A risk management specialist is employed by an organization to manage its exposure to various operational risks that may cause damage or loss to assets or the ability to maintain operating cash flow. This professional first identifies all potential risk exposures and then decides whether the organization should avoid those risks altogether or how it should finance the resulting losses. The risk management specialist’s primary responsibility is to protect the organization against accidental loss that will cause physical damage to the organization’s assets or financial loss incurred as a result of injury or damage to a third party. All organizations face the possibility of accidental loss of assets or liabilities to third parties.
The first step in the risk management process is to identify all areas in which a company may be exposed to loss. For example, in terms of physical assets such as real estate or personal property, he or she must consider what could cause harm. Common exposures to loss are fire and theft.

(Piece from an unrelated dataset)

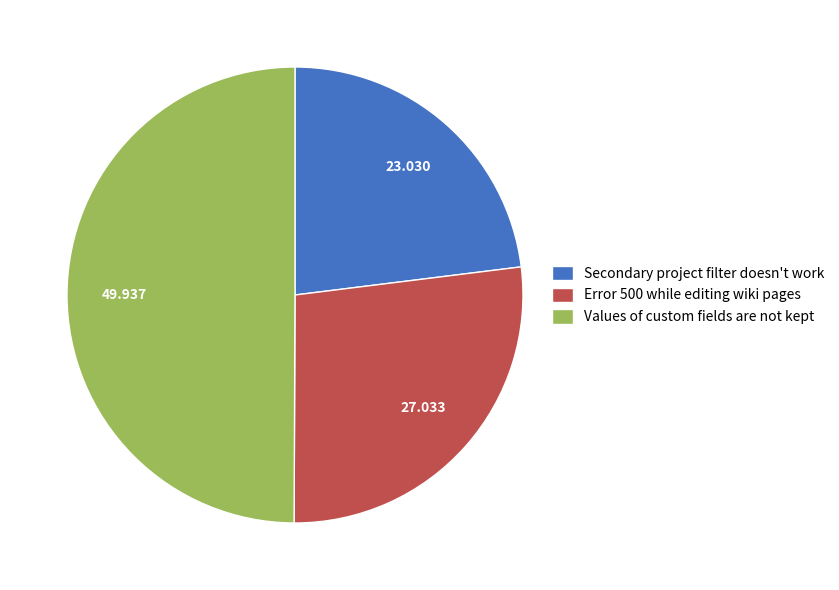

Between Values of custom fields are not kept and Error 500 while editing wiki pages, which is larger?

Values of custom fields are not kept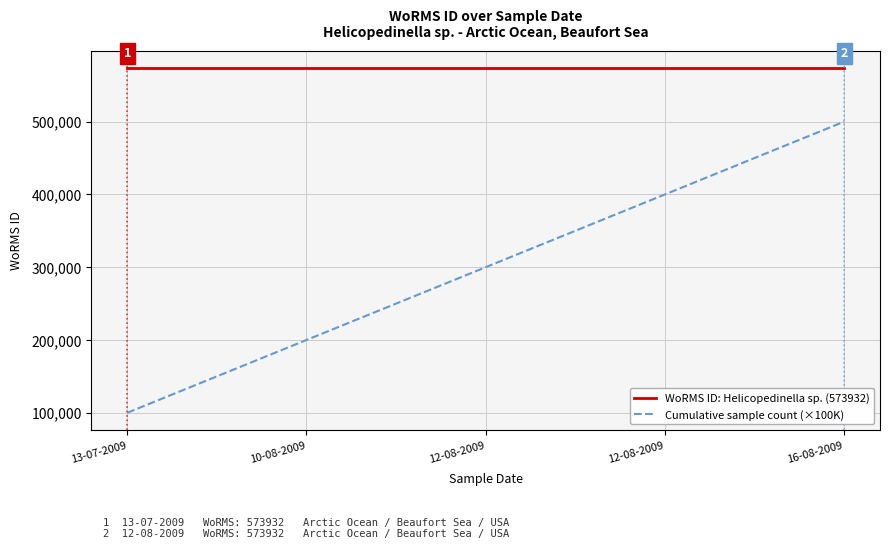

True or false: Cumulative sample count (×100K) has more than 1 points higher than both neighbors.

False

In terms of liability, the risk manager must consider which operations of the organization could result in injury or damage to others. If the company owns automobiles, the risk of collisions creates liabilities. In the case of a manufacturer, its product presents the most significant source of liability risk. The risk management specialist must identify all these exposures to manage the results.
The second step in the risk management process is finding a solution to these exposures. In addition to completely avoiding exposure, which may only be feasible under limited circumstances, the risk management specialist must determine how to finance potential losses. A common technique is to use insurance, but the risk management specialist will need to weigh the cost of insurance versus the benefit or likelihood of loss. One solution is to balance the use of insurance with self-funding in the form of deductibles or insured withholdings. Assessing the optimal amount retained and transferred is a primary responsibility of the risk management professional.
The last step in the risk management process is to implement the selected program. In larger organizations with more than one individual dedicated to risk management, the assistance of a risk analyst is helpful in assessing the cost and benefit of each risk management technique. Successes and objectively measured results carry significant weight with senior management in supporting a risk management technique and the role of the risk management function. As business operations evolve, it will be necessary to adjust selected techniques to meet the needs of the organization. In addition, the insurance market continues to experience business cycles that will affect financing decisions.